→ **REQUIRED ACTION**: Please copy, exactly as they appear below, the lines from the one containing "- white shoe" through the one containing "- glue bottle from (280, 0) to (387, 144)".

→ **EXTRACTED INFORMATION**:
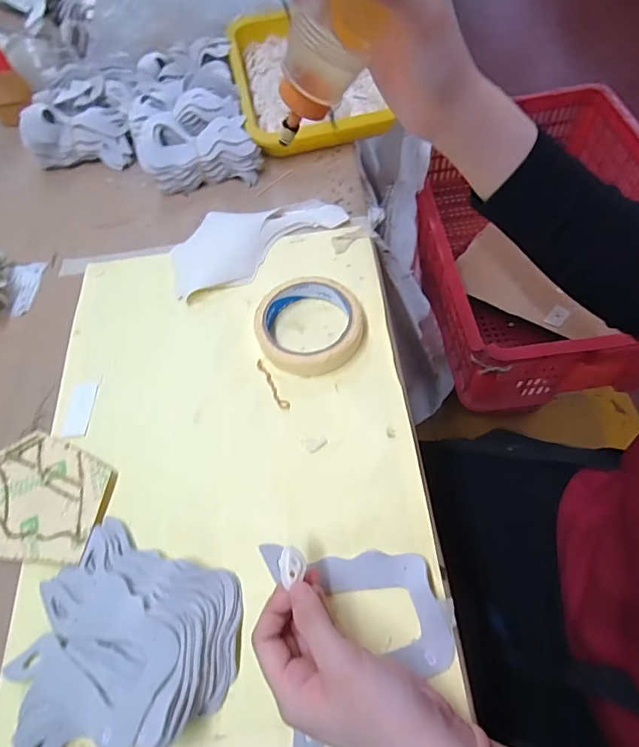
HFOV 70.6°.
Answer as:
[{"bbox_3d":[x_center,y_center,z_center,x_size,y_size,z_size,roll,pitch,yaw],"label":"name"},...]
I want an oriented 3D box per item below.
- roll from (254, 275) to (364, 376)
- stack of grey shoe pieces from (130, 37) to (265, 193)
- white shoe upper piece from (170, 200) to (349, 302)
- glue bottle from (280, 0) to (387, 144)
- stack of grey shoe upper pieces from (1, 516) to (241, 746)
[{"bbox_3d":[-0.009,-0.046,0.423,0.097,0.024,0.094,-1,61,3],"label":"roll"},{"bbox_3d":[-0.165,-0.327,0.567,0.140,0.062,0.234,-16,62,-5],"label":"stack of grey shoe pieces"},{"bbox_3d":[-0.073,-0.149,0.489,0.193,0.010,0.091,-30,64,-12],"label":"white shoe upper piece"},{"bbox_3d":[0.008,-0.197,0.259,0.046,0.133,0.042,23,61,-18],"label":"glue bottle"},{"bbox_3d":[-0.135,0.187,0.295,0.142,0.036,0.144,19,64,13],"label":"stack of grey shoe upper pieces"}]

* * *

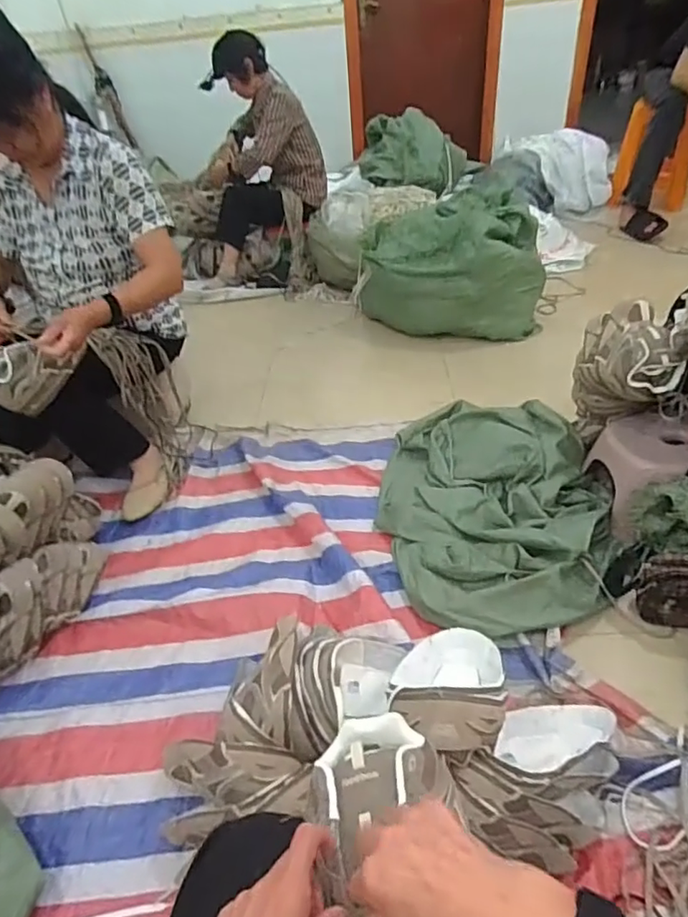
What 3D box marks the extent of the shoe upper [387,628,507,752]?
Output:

→ **WRITTEN ANSWER**:
- white shoe upper piece from (170, 200) to (349, 302)
- glue bottle from (280, 0) to (387, 144)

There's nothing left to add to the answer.